▶ _Record excerpts_
○ ○ ○ ○ ○
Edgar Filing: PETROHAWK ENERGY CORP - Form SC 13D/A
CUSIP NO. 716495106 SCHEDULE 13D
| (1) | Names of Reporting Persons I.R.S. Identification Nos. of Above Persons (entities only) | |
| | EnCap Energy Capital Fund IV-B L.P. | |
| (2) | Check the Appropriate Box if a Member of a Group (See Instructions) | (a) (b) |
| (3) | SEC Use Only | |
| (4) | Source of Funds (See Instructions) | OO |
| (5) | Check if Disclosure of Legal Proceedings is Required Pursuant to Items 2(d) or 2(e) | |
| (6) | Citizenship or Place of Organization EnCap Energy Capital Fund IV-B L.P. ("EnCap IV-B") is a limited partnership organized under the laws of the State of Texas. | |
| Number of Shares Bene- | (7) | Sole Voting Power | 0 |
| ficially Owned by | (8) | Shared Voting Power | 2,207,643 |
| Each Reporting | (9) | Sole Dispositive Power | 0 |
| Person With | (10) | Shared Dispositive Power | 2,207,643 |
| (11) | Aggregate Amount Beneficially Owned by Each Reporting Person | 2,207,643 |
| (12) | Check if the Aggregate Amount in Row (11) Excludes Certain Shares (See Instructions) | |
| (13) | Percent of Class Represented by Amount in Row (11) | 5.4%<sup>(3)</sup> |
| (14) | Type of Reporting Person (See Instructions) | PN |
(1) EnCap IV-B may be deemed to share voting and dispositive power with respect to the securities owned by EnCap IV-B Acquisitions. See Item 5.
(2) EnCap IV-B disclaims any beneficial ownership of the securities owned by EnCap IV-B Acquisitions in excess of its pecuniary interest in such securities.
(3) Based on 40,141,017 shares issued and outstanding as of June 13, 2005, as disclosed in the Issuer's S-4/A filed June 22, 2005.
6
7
○ ○ ○ ○ ○
▶ _Required work_
Would you give the material above again, complete and exact?

▶ _Exercise result_
Edgar Filing: PETROHAWK ENERGY CORP - Form SC 13D/A
CUSIP NO. 716495106 SCHEDULE 13D
| (1) | Names of Reporting Persons I.R.S. Identification Nos. of Above Persons (entities only) | |
| | EnCap Energy Capital Fund IV-B L.P. | |
| (2) | Check the Appropriate Box if a Member of a Group (See Instructions) | (a) (b) |
| (3) | SEC Use Only | |
| (4) | Source of Funds (See Instructions) | OO |
| (5) | Check if Disclosure of Legal Proceedings is Required Pursuant to Items 2(d) or 2(e) | |
| (6) | Citizenship or Place of Organization EnCap Energy Capital Fund IV-B L.P. ("EnCap IV-B") is a limited partnership organized under the laws of the State of Texas. | |
| Number of Shares Bene- | (7) | Sole Voting Power | 0 |
| ficially Owned by | (8) | Shared Voting Power | 2,207,643 |
| Each Reporting | (9) | Sole Dispositive Power | 0 |
| Person With | (10) | Shared Dispositive Power | 2,207,643 |
| (11) | Aggregate Amount Beneficially Owned by Each Reporting Person | 2,207,643 |
| (12) | Check if the Aggregate Amount in Row (11) Excludes Certain Shares (See Instructions) | |
| (13) | Percent of Class Represented by Amount in Row (11) | 5.4%<sup>(3)</sup> |
| (14) | Type of Reporting Person (See Instructions) | PN |
(1) EnCap IV-B may be deemed to share voting and dispositive power with respect to the securities owned by EnCap IV-B Acquisitions. See Item 5.
(2) EnCap IV-B disclaims any beneficial ownership of the securities owned by EnCap IV-B Acquisitions in excess of its pecuniary interest in such securities.
(3) Based on 40,141,017 shares issued and outstanding as of June 13, 2005, as disclosed in the Issuer's S-4/A filed June 22, 2005.
6
7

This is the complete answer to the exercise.